Die ELT ist Teil der Elettronica Gruppe und wurde bereits vor mehr als vierzig Jahren gegründet. Damals ging es darum, Jammer für den Starfighter zu bauen. Nach eigenen Angaben beliefert das in der Nähe von Bonn ansässige Unternehmen mit seinen rund 100 Mitarbeitern in erster Linie die Bundeswehr sowie an zweiter Stelle deutsche Sicherheitsbehörden. Wobei nach Aussage von CEO Mariucci etwa drei Viertel der Umsätze im Segment Verteidigung erwirtschaftet werden.

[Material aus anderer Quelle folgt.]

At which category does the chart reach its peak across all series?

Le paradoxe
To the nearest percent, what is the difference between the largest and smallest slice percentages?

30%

Die Geschäftsfelder lassen sich in drei Bereiche untergliedern: Da ist zunächst die Sensorintegration. Hierbei geht es darum, Sensoren für Electronic Warfare (EW) und Intelligence, Surveillance, and Reconnaissance (ISR) auf Fahrzeugen und in Marine-Lösungen zu installieren. So hat ELT als Generalunternehmen unter anderem Eloka-Sensoren, Antennen sowie Masten verschiedener Hersteller auf dem Transportpanzer Fuchs integriert. Auch deutsche Polizeibehörden lassen Überwachungs- und Führungsfahrzeuge von Elettronica ausstatten. „Unsere Wertschöpfung liegt hierbei in der Systemintegration“, beschreibt Mariucci dieses Geschäftsfeld seines Unternehmens.

Der bislang kleinste Unternehmensbereich beschäftigt sich mit der Assemblierung von elektromechanischen Komponenten und deren Einbau. So ist die ELT verantwortlich für die Installation des Antennensystems im Hubschrauber NH90 – etwa in der Version Sea Lion für die Deutsche Marine – und fertigt Teile für das Selbstschutzsystem DASS des Eurofighters.

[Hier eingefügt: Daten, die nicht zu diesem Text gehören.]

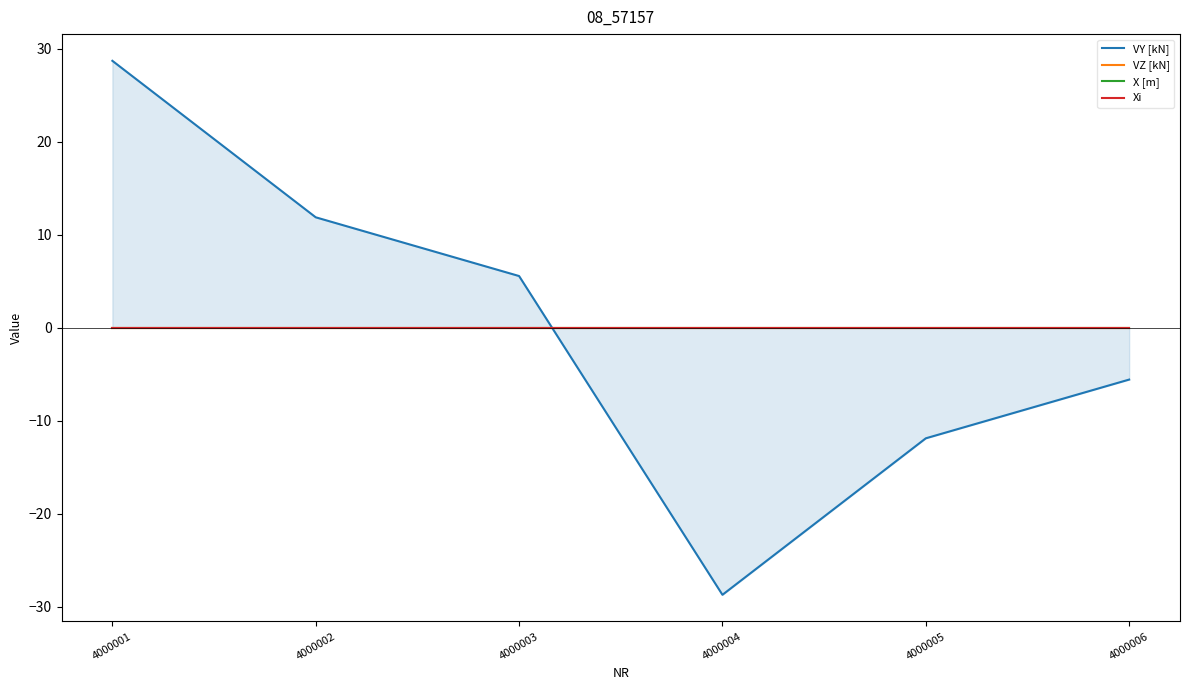

List the labels in order of VZ [kN] value, largest first.

4000001, 4000002, 4000003, 4000004, 4000005, 4000006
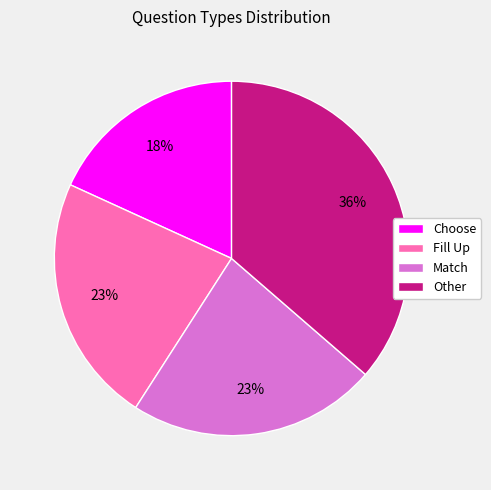

Approximately how many times larger is the value at Match compared to Fill Up?

1.0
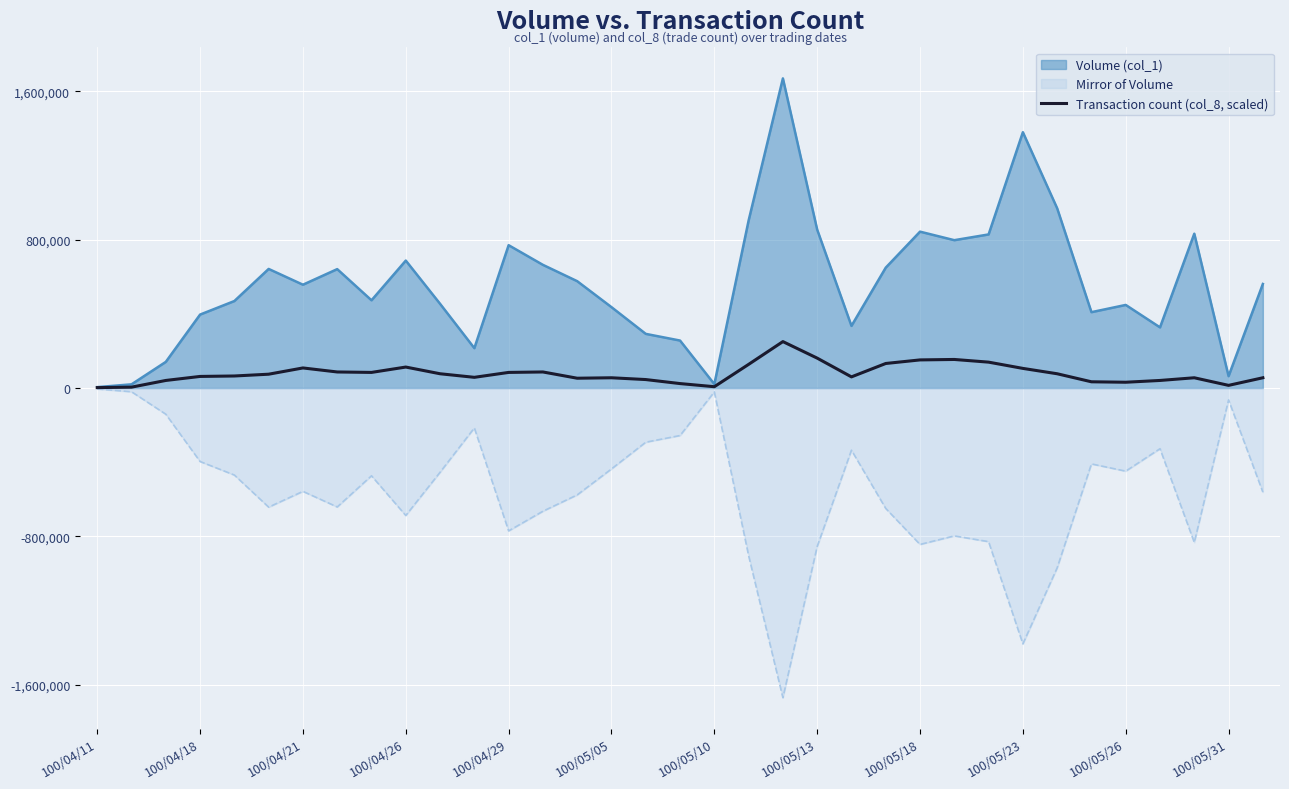

Rank the series at 100/05/13 from highest to lowest value.

Volume (col_1), Transaction count (col_8, scaled), Mirror of Volume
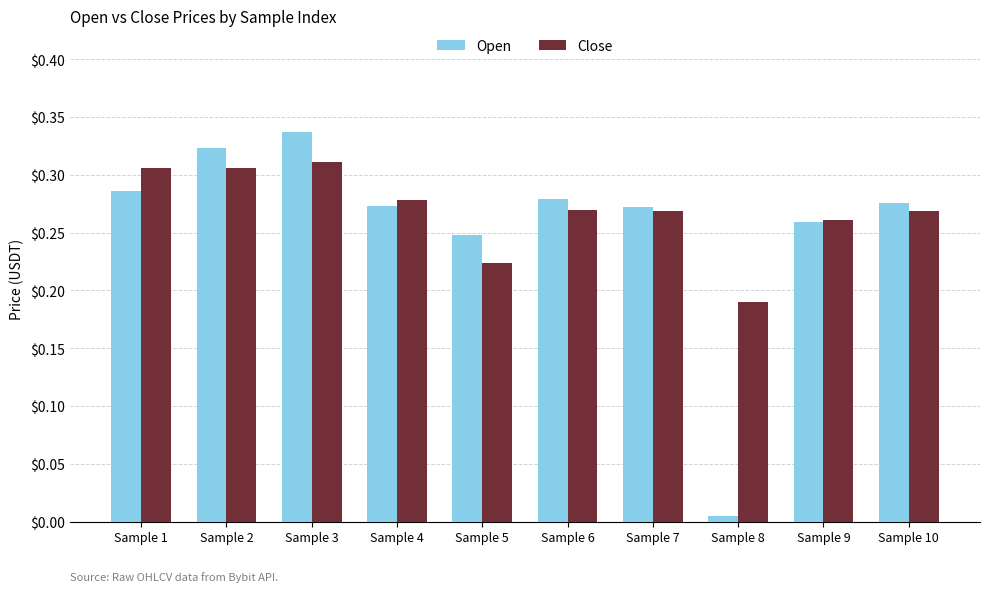

At which label does Close reach its peak?

Sample 3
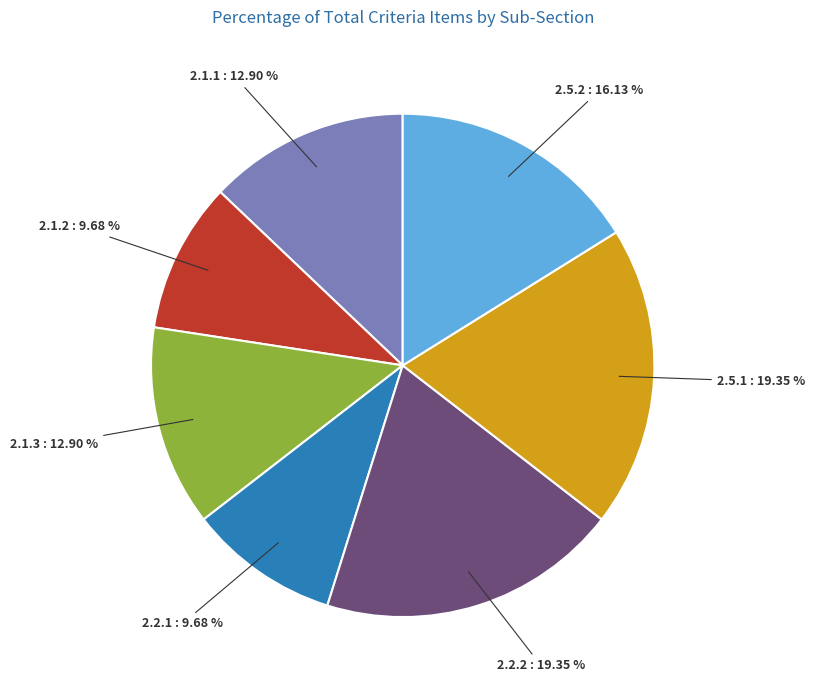

Count the number of slices in the pie.

7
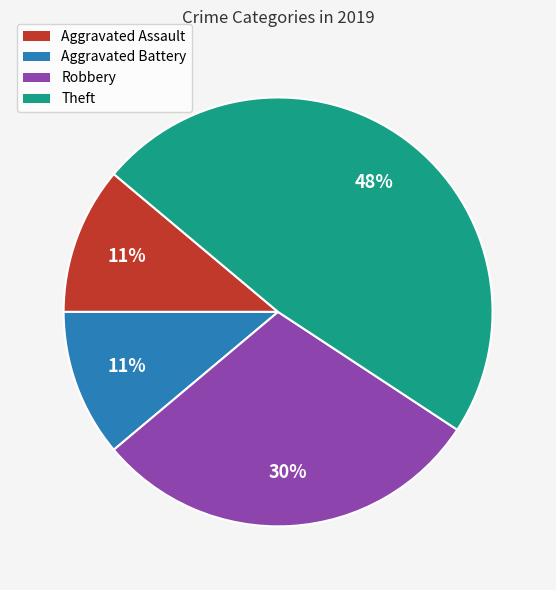

Between Theft and Robbery, which is larger?

Theft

Der zweitwichtigste ELT-Bereich konzentriert sich auf das Testen, Evaluieren sowie auf Trainingsleistungen im Bereich Radar/COM/EW. Hier sieht Geschäftsführer Mariucci eine besonders starke Position seines Unternehmens. „Deshalb ist das Geschäftsfeld Radar/COM/EW Test & Evaluation ein großer Hoffnungsträger.“ Während die italienische Mutter eigene Sensoren herstelle, sei die deutsche Tochter innerhalb des Konzerns exklusiv für das Testen und Validieren zuständig, erläutert Mariucci. Das meiste Geschäft laufe jedoch im Auftrag der Bundeswehr.

Das Besondere bestehe darin, dass Tests und Evaluation und zunehmend auch Training über den gesamten Lebenszyklus eines elektronischen Produktes benötigt würden: vom Design über die Entwicklung, den Einsatz und schließlich das Upgrade.

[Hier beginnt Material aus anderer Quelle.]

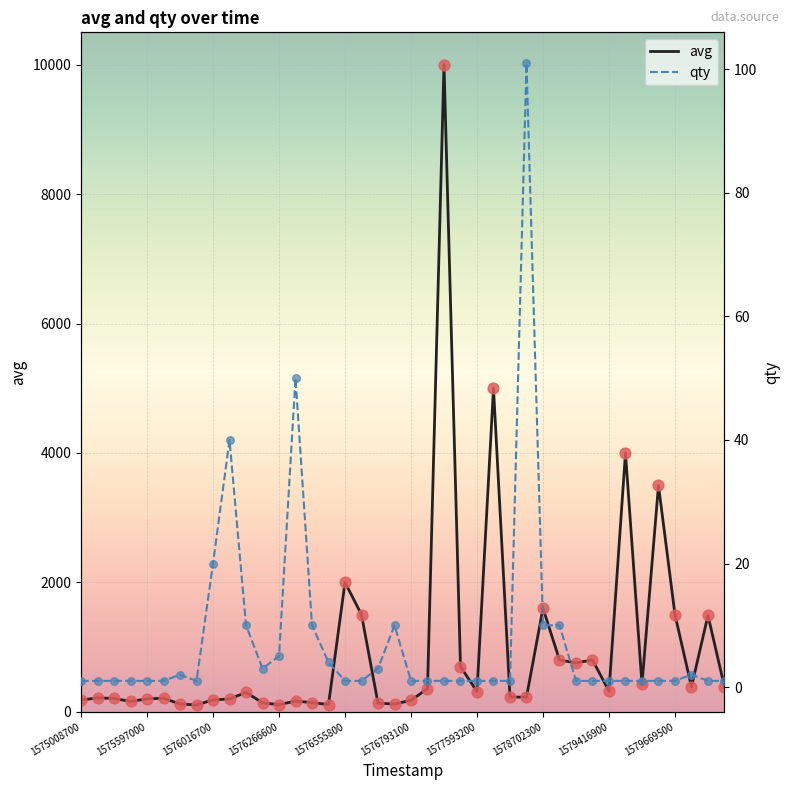

At how many categories does at least one series exceed 2277?

4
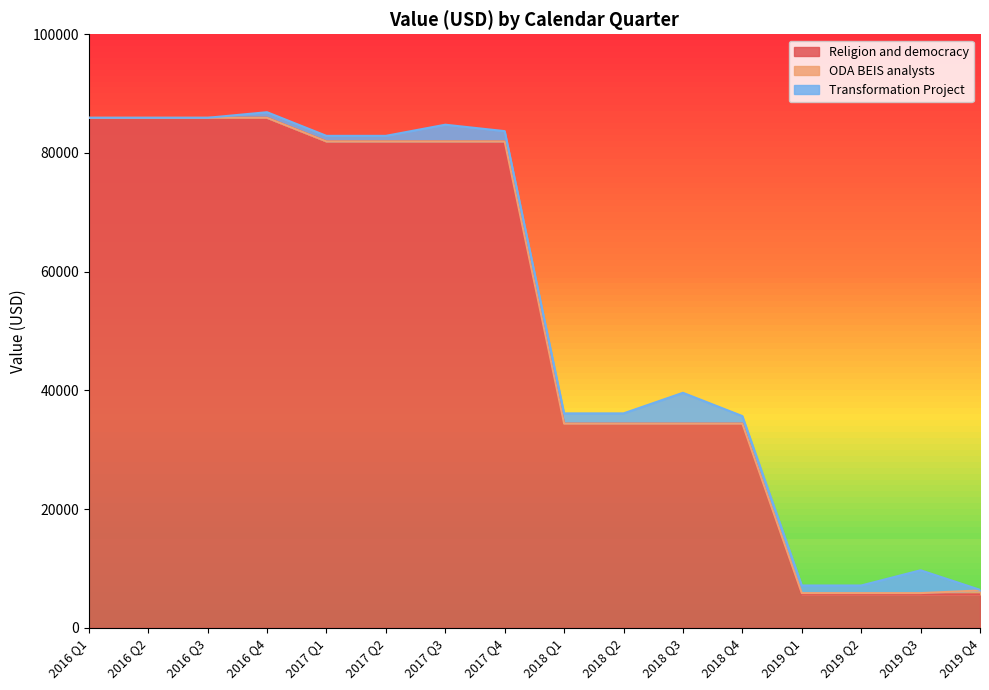

What are all the series names shown in the legend?

Religion and democracy, ODA BEIS analysts, Transformation Project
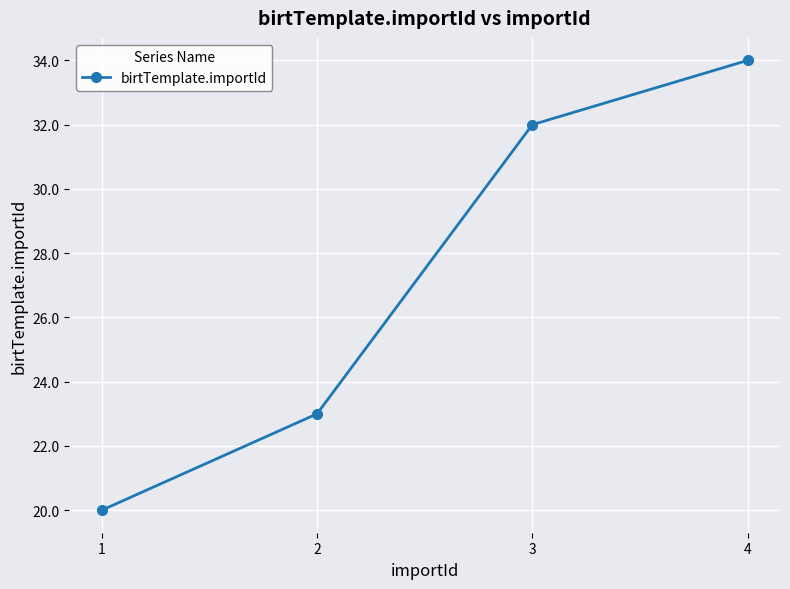

Which label corresponds to the smallest value in the chart?

1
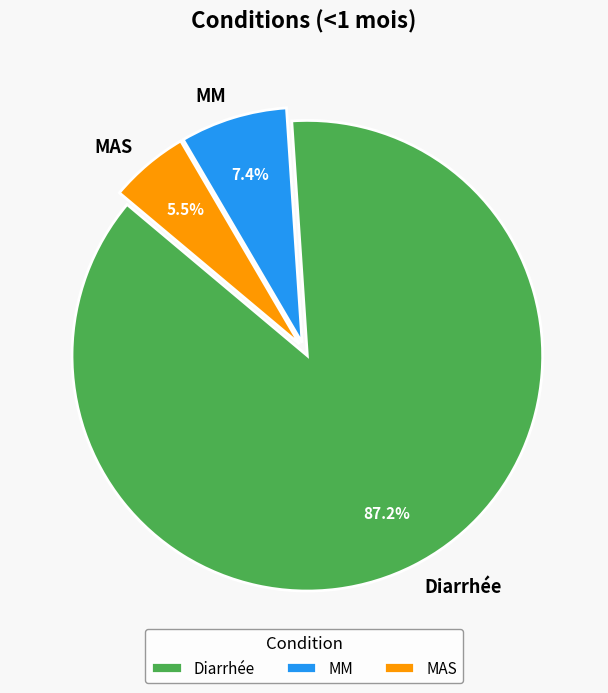

Count the number of slices in the pie.

3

Für die Überprüfung von Marine-Eloka-Lösungen, wie sie etwa auf den Fregatten der Klasse F-125 genutzt werden, hat ELT nach Aussage des Managers eine hochentwickelte Testapparatur, die in einem20-Fuß-Container untergebracht ist, an die Wehrtechnische Dienststelle (WTD) in Eckernförde geliefert. Mit deren Hilfe könne die WTD validieren, ob beispielsweise die elektronischen Unterstützungsmaßnahen (ESM) auf den Schiffen auch wirklich funktionierten. „Dazu können Radarfrequenzen an eine Fregatte ausgestrahlt werden oder aktive Komponenten der EloKa-Ausrüstung des Schiffes stimuliert werden.“

Für Anwendungen des Heeres liefert ELT überdies Laborsysteme mit angeschlossener Hardware.

Nach Aussage von Mariucci arbeiten über 60 Prozent seiner Mitarbeiter als Techniker oder Ingenieure. „Mehr als 10 Prozent verfügen sogar über eine Promotion“, sagt er. Je nach Projektstatus liegt der Jahresumsatz von ELT zwischen 20 und 30 Mio. EUR.

Mariucci betont, dass ELT zwar ein Tochterunternehmen der italienischen Elettronica sei, allerdings vollständig der Exportkontrolle des Bundeswirtschaftsministeriums unterstehe. Damit werde sichergestellt, dass geistiges Eigentum aus Meckenheim nicht unkontrolliert über die Grenzen gelange. „Wir wollen schließlich ein vertrauenswürdiger Partner der Bundeswehr bleiben.“

Nicht nur geschäftlich will ELT in Deutschland wachsen. Auch räumlich plant das Unternehmen eine Erweiterung. So soll auf dem Firmengelände in Kürze ein neues Gebäude errichtet werden. „Der Bauantrag ist bereits gestellt, um die Einsatzfähigkeit und den Materialerhalt der Bundeswehr zu fördern“, sagt Mariucci.